Genki has announced a brand new Tokyo Xtreme Racer game, the first non-mobile game entry in the series in almost 20 years. But the company has a long history in racing games, going all the back to the Super Famicom and Super NES.
Genki developed several racing games for Nintendo's 16-bit machine, mostly motorcycle and F1-type racing games, but they also created the game that started the whole Shutokou Battle/Tokyo Xtreme Racer series, Shutokou Battle '94: Drift King. It features the "Drift King" himself (hence the title), professional race car driver Keiichi Tsuchiya, along with "car tuner" Masaaki Bandoh. A sequel followed in 1995.

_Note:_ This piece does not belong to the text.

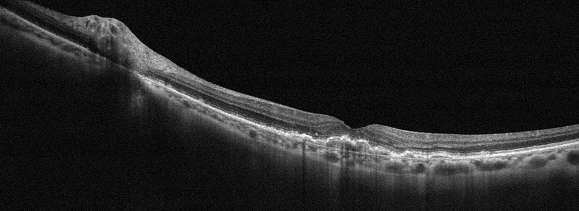

Left eye, retinal OCT B-scan.
Finding: AMD.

The English Wikipedia article for the Tokyo Xtreme Racer series includes Wangan Dead Heat/Highway 2000 for the Sega Saturn; the Japanese Wikipedia article for the Shutokou Battle series does not. I do not count it as part of the series, despite the fact that it takes place on Tokyo highways.

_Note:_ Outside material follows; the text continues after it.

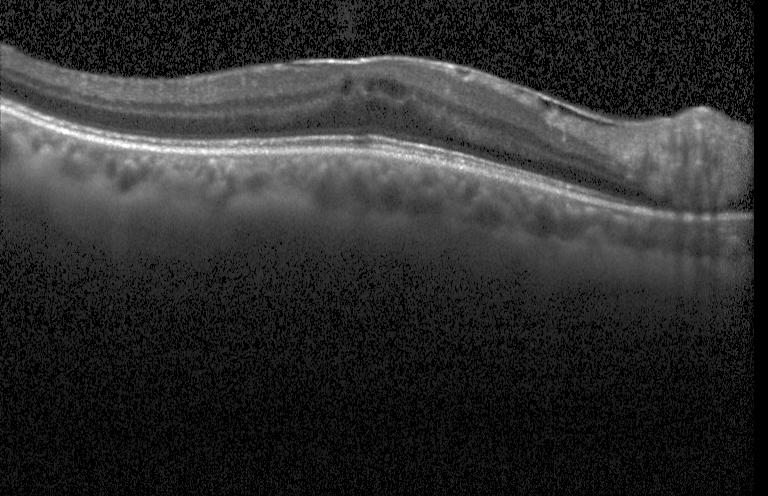
Retinal OCT cross-section showing DME.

So we move on to the next game for PlayStation, from 1996, simply titled Shutokou Battle in Japan and Tokyo Highway Battle overseas. This is where the series made the transition to 3D. Oddly, the game seems to have been mostly developed by another company called CAPS. Yet Genki developed two 3D racing games themselves that came out the year prior, Hang-On GP and the aforementioned Highway 2000. (And BTW, the Saturn version was by Natsume's Osaka office, then a subsidiary called Osaka Natsume.)
This was followed later in the year by Shutokou Battle Gaiden: Super Technic Challenge: Drift King e no Michi, also developed by CAPS. Again, CAPS is not credited, technically (though their name is clearly written on the speedometer), but it is mostly the same team that worked on Tokyo Highway Battle. Genki is only credited with supervision here.
I don't know the full story or the circumstances behind it, but in May 1996, CAPS president Tsutomu Hagiwara headed up a new Genki subsidiary called Doda. Doda would carry on the development of racing games for Genki. CAPS, meanwhile, would make their own series of racing games called Option Tuning Car Battle. These never left Japan.
Doda developed the next game in the Shutokou Battle series, Shutokou Battle R, released for PlayStation in 1997. This marked the final appearances by Keiichi Tsuchiya and Masaaki Bandoh in the series.
The series found international success when it came to the Sega Dreamcast in 1999. While previous games were more conventional, lap-based racing games, Tokyo Xtreme Racer (Shutokou Battle in Japan, Tokyo Highway Challenge in Europe) added some grit and a degree of freedom to the proceedings. The player is now on their own to roam the highways and find rivals to challenge. Doda developed this and the sequel.
Genki acquired and dissolved Doda on May 31, 2000, less than a month before the sequel was released in Japan. More sequels and spin-offs followed, now developed in-house. Then for a long time, nothing happened other than a couple of mobile games.
In 2008, after poor sales, the original Genki became insolvent and was dissolved. (I don't know if they actually filed for bankruptcy.) The current entity known as Genki was actually spun off from the old one. I don't know if anybody from the old days is still kicking around, but the company has continued to work on the Wangan Midnight series and those mobile games, so that's something. We'll just have to wait and see how the new game turns out.
(This post leans very heavily on videos by Classic Gaming Player, so thanks to them.)